### Task list
a - Decide whether each statement agrees with the Big 12 article below, and answer yes or no with the deciding words quoted from the article. (i) Every school will play nine conference games. (ii) From 1996 until 2010, the league's teams played ten conference games each year. (iii) The conference championship game resumed in 2015.
b - According to the Big 12 article below, where was Big 12 women's basketball media day held?
c - Using the Big 12 article below, explain in one to three sentences why the league's current round-robin scheduling framework is ending.

### Quoted text
▼
November 21, 2024

Big 12 to go without divisions as 14-team league in 2023-24

Big 12 Commissioner Brett Yormark speaks to the media during Big 12 NCAA college basketball media day Tuesday, Oct. 18, 2022, in Kansas City, Mo. (AP Photo/Charlie Riedel)

By DAVE SKRETTA AP Sports Writer
KANSAS CITY, Mo. (AP) — The Big 12 will operate without divisions in football next season, when the arrival of Central Florida, Cincinnati, BYU and Houston creates a 14-team conference and ends its current round-robin scheduling framework.
Commissioner Brett Yormark held a call with Big 12 schools Tuesday to announce the plan. Every school will play nine conference games, just like they have since it became a 10-team league, and schools will play each other at least once in each two-year period. Traditional rivalries, or at least those left after realignments, will be preserved.
“Excited about what it will look like,” Yormark said during Big 12 women’s basketball media day at T-Mobile Center in Kansas City. “Looking at geography, you know, from a student-athlete perspective and travel, all those principles are part of the decision-making, but we’ll end up in a great place.”
From its formation in 1996 until the departure of Nebraska and Colorado in 2010, the league’s teams were split into two six-team divisions, with eight conference games each year and the divisional winners meeting in the league title game.
The division format was scrapped when the Huskers left for the Big Ten and the Buffaloes for the Pac-12, and everybody played each other in a round-robin format. That continued with the arrival of West Virginia and TCU and the departure of Texas A&M and Missouri for the Southeastern Conference in 2012.
The conference championship game resumed in 2017 with the top two teams from the regular season playing.
▲
### Information provided
▼
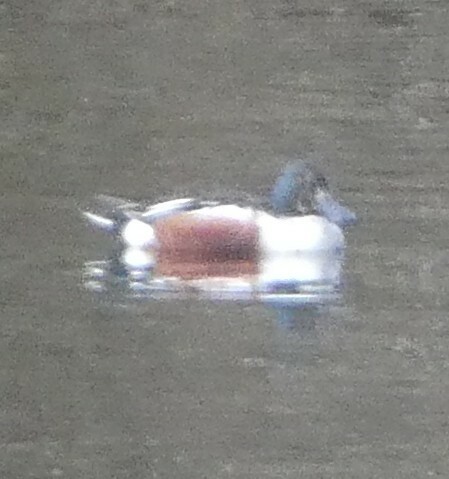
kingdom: Animalia
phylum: Chordata
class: Aves
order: Anseriformes
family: Anatidae
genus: Spatula
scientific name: Spatula clypeata
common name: Northern shoveler
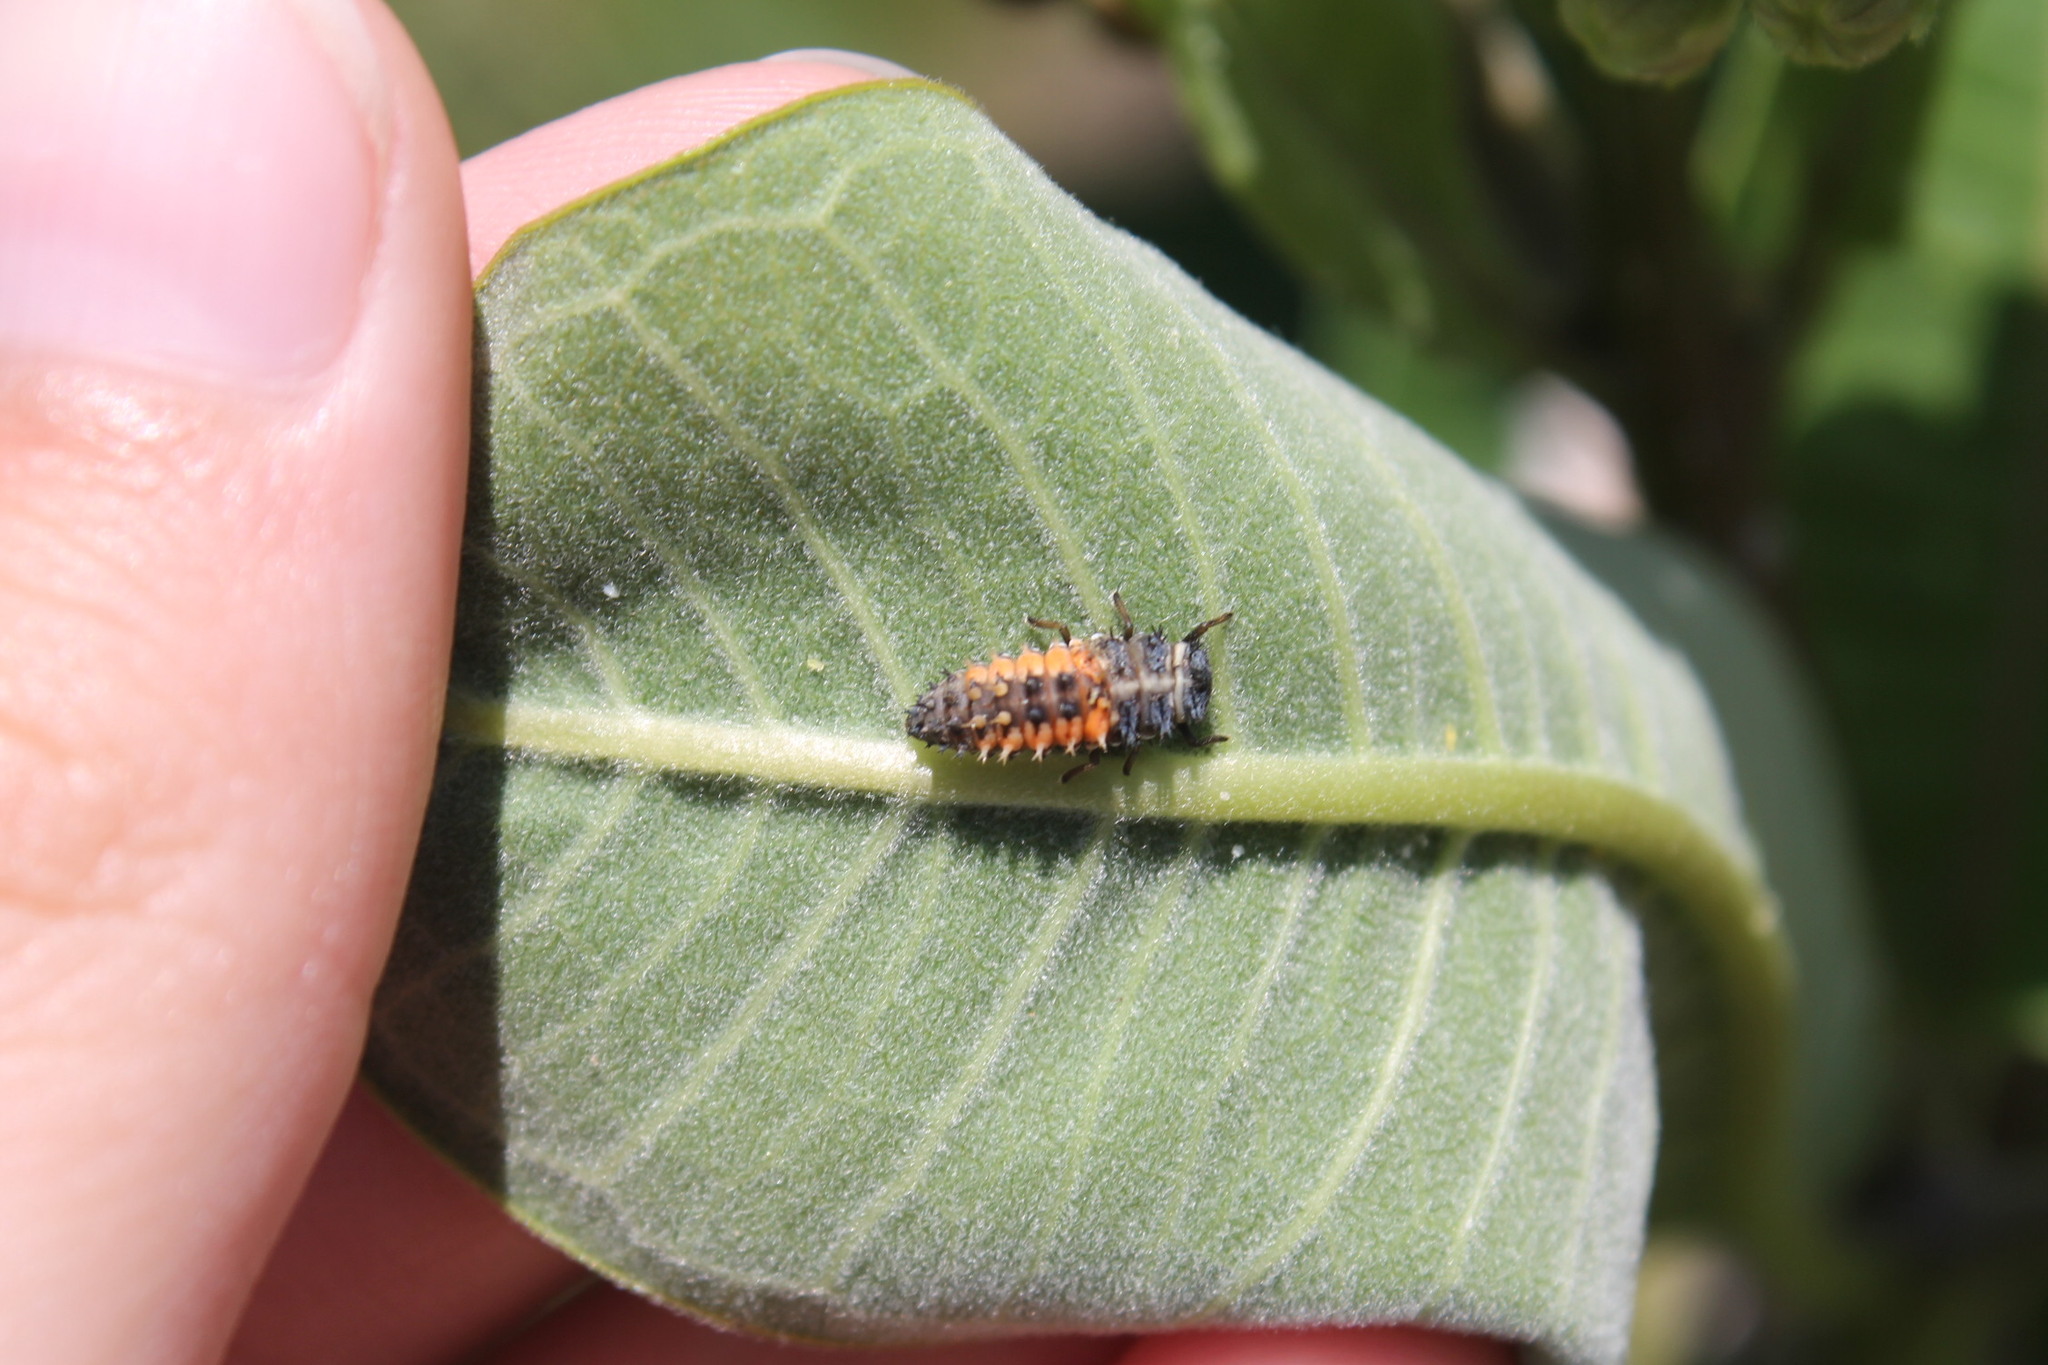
▲
### Outputs
a -
(i) Yes: "Every school will play nine conference games"
(ii) No: "with eight conference games each year"
(iii) No: "The conference championship game resumed in 2017"

b - At T-Mobile Center in Kansas City.

c - Central Florida, Cincinnati, BYU and Houston are joining the Big 12, which turns it into a 14-team conference. That expansion ends the current round-robin framework.